◆ WRITTEN TASK ◆
Every line holding "Govt" should be copied from the records below.

Extracted page text data
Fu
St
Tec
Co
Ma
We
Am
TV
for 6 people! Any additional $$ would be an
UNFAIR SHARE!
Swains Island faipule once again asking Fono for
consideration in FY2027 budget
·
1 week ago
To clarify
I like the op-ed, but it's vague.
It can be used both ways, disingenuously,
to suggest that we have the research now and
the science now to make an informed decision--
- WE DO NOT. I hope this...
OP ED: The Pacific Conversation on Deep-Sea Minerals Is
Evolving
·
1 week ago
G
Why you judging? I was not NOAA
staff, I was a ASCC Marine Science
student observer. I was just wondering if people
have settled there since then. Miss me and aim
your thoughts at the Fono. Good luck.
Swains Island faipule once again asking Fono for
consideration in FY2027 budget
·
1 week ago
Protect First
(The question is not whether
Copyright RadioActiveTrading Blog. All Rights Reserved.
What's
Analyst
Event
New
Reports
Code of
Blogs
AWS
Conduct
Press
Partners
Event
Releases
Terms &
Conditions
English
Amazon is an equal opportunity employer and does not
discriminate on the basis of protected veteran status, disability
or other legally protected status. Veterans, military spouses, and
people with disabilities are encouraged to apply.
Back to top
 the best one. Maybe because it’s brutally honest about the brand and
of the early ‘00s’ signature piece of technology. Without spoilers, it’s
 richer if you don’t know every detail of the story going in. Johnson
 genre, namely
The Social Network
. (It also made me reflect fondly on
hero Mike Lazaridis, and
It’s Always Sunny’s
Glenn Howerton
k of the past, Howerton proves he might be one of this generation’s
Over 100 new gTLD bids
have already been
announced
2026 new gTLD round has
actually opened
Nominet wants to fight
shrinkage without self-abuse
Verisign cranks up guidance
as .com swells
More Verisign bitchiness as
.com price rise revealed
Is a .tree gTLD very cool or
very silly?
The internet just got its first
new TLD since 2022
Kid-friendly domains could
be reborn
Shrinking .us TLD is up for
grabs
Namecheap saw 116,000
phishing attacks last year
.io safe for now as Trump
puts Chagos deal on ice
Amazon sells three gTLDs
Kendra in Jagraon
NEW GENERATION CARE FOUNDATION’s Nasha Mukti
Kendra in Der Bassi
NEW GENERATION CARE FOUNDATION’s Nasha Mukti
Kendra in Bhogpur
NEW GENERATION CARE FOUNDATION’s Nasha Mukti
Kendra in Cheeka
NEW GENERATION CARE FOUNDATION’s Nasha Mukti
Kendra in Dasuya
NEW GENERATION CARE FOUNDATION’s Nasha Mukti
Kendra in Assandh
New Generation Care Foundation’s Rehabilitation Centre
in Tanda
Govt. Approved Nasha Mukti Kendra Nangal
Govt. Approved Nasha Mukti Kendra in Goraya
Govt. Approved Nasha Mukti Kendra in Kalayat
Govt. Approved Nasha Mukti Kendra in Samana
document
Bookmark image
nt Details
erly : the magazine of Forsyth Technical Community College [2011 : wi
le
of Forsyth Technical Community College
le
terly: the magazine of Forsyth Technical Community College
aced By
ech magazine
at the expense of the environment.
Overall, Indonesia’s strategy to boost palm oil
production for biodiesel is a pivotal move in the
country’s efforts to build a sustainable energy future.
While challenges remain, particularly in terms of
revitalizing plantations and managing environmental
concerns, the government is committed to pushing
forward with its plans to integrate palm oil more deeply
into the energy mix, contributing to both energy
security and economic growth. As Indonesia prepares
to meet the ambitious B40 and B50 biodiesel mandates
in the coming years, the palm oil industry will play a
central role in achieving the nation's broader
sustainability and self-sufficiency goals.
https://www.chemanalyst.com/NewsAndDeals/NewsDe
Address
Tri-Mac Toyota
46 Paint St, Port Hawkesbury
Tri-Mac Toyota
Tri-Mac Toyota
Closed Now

◆ PROBLEM SOLUTION ◆
Govt. Approved Nasha Mukti Kendra Nangal
Govt. Approved Nasha Mukti Kendra in Goraya
Govt. Approved Nasha Mukti Kendra in Kalayat
Govt. Approved Nasha Mukti Kendra in Samana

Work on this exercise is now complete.